Desde La Pampa a su vez señalan que dicho río sufre su nivel de caudal más bajo en años. Su gobierno se niega a darle el control del grifo a Mendoza. Hasta 2019 ,ésta era la única provincia que se oponía a Portezuelo del Viento pero en diciembre las administraciones de Neuquén, Río Negro y Buenos Aires (elecciones mediante) cambiaron y ahora se alinean más con la postura pampeana.
De hecho, en marzo del año pasado las últimas dos suscribieron al acta que aprobó el Estudio de Impacto Ambiental Regional (EIAR) aplicado a la obra.
La reunión de este viernes será clave entonces para acercar posiciones: "Se convocó porque lo pidieron por escrito cuatro provincias" señalan desde la Casa Rosada.
En julio el presidente Alberto Fernández debería entregarle a Mendoza una suma de USD 18 millones, un desembolso que se sumaría a los ya realizados por la gestión de Mauricio Macri y otros ya aportados por la gestión actual. Con esa suma, Mendoza contaría ya con 55 de los 1023 millones comprometidos por el gobierno nacional par financiar la obra,
Sin embargo, el propio Jefe de Estado salió a decir hace algunos días: "No voy a financiar una obra cuestionada por las cuatro provincias". De ahí la importancia de la reunión del viernes para el gobierno mendocino.
Ahora bien, más allá del eventual impacto ambiental y los temores de La Pampa por el agua, hay otra "problemática" que implica la realización de Portezuelo del Viento: la desaparición de un pueblo entero.
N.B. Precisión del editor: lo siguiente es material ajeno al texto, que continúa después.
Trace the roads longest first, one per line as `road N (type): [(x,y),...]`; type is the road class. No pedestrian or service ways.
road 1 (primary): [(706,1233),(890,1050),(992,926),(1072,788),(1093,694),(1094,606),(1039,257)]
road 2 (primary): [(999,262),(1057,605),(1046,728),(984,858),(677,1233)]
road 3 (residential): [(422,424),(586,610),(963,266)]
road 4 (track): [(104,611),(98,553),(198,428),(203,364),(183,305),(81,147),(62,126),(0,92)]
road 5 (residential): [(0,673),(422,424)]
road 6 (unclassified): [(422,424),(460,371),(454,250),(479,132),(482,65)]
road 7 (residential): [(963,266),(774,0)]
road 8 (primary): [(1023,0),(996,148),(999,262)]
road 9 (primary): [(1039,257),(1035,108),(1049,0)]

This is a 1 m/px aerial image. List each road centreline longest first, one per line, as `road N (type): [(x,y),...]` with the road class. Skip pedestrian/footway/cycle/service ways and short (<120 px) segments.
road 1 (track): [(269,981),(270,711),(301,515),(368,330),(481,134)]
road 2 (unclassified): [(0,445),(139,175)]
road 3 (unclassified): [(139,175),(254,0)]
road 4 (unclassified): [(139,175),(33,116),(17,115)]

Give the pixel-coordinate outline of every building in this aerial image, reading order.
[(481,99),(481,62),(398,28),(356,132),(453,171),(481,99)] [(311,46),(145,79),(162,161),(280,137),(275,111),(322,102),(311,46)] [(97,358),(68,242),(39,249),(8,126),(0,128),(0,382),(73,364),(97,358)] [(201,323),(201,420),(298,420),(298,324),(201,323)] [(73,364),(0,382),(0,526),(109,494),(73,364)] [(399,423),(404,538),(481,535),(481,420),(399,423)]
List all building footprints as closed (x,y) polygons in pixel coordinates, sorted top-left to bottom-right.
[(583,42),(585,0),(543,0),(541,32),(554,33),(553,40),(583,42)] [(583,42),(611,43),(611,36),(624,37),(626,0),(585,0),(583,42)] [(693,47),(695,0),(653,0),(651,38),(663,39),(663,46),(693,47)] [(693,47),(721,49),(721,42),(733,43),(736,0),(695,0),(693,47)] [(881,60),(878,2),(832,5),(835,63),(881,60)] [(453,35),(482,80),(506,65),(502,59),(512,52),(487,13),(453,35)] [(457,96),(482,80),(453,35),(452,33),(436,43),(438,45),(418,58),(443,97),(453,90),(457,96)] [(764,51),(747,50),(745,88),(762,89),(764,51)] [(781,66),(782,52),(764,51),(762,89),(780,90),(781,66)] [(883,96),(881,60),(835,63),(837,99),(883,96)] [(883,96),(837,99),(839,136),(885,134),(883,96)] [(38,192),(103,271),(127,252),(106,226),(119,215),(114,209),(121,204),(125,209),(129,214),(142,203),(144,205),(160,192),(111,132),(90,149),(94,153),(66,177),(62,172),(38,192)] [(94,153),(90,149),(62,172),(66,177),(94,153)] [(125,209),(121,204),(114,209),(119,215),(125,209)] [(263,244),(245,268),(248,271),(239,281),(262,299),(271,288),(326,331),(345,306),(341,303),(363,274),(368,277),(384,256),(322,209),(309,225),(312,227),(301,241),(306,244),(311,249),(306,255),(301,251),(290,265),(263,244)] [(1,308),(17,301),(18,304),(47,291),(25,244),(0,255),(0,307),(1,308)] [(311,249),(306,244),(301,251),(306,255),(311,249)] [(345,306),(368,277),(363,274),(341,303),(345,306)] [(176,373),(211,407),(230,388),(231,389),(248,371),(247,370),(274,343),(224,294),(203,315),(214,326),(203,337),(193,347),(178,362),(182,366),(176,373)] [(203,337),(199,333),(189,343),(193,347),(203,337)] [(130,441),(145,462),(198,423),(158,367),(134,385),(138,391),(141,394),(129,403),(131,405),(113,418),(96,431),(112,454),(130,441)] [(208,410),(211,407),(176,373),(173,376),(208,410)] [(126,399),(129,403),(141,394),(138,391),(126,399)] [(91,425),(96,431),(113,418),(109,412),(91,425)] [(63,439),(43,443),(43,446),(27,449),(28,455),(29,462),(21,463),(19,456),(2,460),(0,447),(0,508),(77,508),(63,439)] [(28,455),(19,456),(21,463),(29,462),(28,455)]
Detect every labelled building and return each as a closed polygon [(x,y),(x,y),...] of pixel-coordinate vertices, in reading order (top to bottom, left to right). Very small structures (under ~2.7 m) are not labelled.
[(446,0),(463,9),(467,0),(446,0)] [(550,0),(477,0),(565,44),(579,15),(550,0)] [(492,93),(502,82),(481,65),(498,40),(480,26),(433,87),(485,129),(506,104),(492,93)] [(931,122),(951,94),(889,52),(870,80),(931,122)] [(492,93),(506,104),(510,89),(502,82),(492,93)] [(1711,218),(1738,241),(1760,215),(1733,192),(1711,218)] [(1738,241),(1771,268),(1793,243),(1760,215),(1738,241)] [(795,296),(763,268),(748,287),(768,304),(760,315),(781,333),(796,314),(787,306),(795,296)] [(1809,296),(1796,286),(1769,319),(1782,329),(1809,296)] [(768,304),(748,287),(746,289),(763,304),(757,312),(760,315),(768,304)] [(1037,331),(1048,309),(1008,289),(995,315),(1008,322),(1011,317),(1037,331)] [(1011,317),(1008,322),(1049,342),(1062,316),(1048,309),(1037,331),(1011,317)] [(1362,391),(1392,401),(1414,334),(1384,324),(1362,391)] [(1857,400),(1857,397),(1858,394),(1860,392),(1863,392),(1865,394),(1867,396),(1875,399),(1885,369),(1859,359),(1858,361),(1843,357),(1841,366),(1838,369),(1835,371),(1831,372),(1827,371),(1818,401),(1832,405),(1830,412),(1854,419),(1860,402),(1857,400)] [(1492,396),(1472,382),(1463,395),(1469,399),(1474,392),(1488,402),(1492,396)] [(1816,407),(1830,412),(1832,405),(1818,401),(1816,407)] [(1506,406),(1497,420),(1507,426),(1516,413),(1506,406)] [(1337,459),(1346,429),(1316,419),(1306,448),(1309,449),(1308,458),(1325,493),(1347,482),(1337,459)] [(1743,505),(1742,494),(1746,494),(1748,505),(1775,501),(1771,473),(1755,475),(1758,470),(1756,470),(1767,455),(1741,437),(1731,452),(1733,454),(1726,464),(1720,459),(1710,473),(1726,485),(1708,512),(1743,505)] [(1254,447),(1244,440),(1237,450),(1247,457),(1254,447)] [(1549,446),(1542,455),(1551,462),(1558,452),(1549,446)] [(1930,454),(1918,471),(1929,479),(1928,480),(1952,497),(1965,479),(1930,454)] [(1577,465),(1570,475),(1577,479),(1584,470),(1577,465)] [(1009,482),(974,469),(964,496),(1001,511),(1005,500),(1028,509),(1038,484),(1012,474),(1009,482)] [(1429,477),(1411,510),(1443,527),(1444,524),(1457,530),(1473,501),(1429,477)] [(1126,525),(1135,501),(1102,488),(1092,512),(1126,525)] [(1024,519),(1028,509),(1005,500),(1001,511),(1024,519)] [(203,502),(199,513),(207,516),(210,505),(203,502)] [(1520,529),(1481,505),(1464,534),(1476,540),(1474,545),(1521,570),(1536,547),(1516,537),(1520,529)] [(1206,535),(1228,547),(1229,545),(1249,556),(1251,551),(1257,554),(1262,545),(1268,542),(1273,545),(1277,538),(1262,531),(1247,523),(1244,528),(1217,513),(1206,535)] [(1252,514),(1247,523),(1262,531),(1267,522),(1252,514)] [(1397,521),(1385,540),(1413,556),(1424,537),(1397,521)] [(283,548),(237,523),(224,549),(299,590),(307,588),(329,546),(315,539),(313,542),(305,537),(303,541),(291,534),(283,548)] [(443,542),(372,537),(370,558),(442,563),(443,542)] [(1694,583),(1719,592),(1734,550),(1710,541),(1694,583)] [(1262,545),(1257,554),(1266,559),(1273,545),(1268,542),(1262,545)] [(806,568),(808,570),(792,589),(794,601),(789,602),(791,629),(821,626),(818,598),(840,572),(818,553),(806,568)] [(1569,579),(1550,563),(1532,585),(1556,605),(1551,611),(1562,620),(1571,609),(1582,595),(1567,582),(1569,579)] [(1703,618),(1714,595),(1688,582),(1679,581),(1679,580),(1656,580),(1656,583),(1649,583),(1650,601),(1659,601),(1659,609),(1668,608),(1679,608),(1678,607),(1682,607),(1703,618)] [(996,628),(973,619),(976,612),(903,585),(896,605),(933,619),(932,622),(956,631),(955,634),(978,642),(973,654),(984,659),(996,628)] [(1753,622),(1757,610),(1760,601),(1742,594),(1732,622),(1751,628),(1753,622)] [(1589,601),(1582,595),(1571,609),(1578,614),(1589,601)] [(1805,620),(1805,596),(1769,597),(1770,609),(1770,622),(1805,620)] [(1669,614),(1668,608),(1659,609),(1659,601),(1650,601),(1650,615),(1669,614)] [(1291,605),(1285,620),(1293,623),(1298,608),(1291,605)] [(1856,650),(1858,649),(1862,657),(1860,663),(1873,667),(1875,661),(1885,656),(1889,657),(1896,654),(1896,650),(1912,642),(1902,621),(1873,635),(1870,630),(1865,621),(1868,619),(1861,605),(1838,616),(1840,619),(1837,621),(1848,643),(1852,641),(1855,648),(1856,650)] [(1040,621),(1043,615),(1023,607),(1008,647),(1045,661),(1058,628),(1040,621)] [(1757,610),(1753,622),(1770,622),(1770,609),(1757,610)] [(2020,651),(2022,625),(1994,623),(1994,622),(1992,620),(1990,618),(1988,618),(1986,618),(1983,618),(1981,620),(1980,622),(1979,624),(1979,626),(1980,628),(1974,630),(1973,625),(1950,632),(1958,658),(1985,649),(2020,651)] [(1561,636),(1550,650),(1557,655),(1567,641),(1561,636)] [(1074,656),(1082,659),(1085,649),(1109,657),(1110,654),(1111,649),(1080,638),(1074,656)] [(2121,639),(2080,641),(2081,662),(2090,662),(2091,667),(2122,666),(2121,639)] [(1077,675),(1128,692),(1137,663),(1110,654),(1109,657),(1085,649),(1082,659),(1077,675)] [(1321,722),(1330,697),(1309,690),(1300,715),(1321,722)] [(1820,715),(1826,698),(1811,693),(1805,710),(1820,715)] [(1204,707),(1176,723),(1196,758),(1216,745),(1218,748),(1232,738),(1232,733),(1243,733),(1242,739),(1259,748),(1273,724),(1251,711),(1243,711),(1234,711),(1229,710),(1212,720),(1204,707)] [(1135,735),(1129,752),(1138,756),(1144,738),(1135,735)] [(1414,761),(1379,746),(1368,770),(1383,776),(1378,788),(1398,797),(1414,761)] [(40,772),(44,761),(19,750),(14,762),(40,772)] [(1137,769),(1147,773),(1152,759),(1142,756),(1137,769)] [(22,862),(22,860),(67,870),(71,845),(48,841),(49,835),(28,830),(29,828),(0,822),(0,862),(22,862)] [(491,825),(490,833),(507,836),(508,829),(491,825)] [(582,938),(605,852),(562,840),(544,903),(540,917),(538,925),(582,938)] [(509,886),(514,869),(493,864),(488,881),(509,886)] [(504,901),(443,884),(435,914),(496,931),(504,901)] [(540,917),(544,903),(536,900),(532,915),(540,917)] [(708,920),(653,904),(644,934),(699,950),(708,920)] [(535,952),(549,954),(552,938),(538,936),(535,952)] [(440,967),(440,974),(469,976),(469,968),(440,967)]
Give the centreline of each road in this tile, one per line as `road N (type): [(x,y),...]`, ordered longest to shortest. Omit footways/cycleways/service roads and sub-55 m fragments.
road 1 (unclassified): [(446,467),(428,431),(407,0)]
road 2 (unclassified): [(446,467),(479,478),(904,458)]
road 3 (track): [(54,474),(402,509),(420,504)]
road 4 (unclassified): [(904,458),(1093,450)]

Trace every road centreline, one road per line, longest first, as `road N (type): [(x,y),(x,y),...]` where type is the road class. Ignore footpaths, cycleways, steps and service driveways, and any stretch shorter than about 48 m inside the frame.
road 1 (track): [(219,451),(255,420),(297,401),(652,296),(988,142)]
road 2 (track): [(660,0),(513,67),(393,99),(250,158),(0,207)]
Se trata de Las Loicas, una localidad de menos de 200 familias, muy cerca de Chile ubicada sobre la ruta 145 y también muy pequeña, que quedará literalmente bajo el agua ante el desarrollo de la presa. Claro que el proyecto implica también relocalizar a sus habitantes.
El pueblo cuenta con modestos recursos y la actividad principal en la ganadería. Se alimenta de un grupo electrógeno que les proporciona luz hasta seis horas al día
Desde el gobierno mendocino indican que los pobladores serán mudados a la costa sur del lago, donde se levantará una villa con 80 casas, polideportivo, centros asistenciales y dos edificios funconaran como hospedaje para los obreros durante la obra y luego , cuando ésta esté concluida, como hoteles, según reporta el diario La Nación.
Más allá del traslado y los beneficios que promete la obra (más energía, mejor irrigación, más empleo e inversiones y una mejor calidad de vida para el sur mendocino), muchos habitantes de La Laicas ven con gran recelo su desarrollo a costa de perder el pueblo y todo lo que ello conlleva.
El director de una escuela de dicha localidad, Danilo Giménez, en una nota para el portal Unidiversidad explicó la reticencia de muchos sobre la realización de Portezuelo del Viento.
Giménez señaló que el Paso Internacional El Pehuenche también quedaría bajo el agua del dique y que constituye otro riesgo para los habitantes del lugar debido a que es una zona sísmica y el paredón de la represa tendría una altura de alrededor de 120 metros.
Un problema para la economía de la región (reporte Unidiversidad)
Giménez explicó también que el problema no es solamente trasladar a todo el pueblo, sino que Portezuelo del Viento también abarcaría toda la región de pastoreo. El entrevistado explicó que toda la economía de la región es netamente ganadera y se basa en la cría de ganado caprino y bovino, pero los sectores en los que se hace la llamada “veraneada” también quedará bajo el agua.
“Prácticamente todas las personas se dedican a eso y además estamos muy cerca del límite con Chile, así que no hay muchos lugares adonde podamos movernos”, explicó Giménez. Agregó que la situación hace difícil reubicar, además de a la gente, a todo el ganado.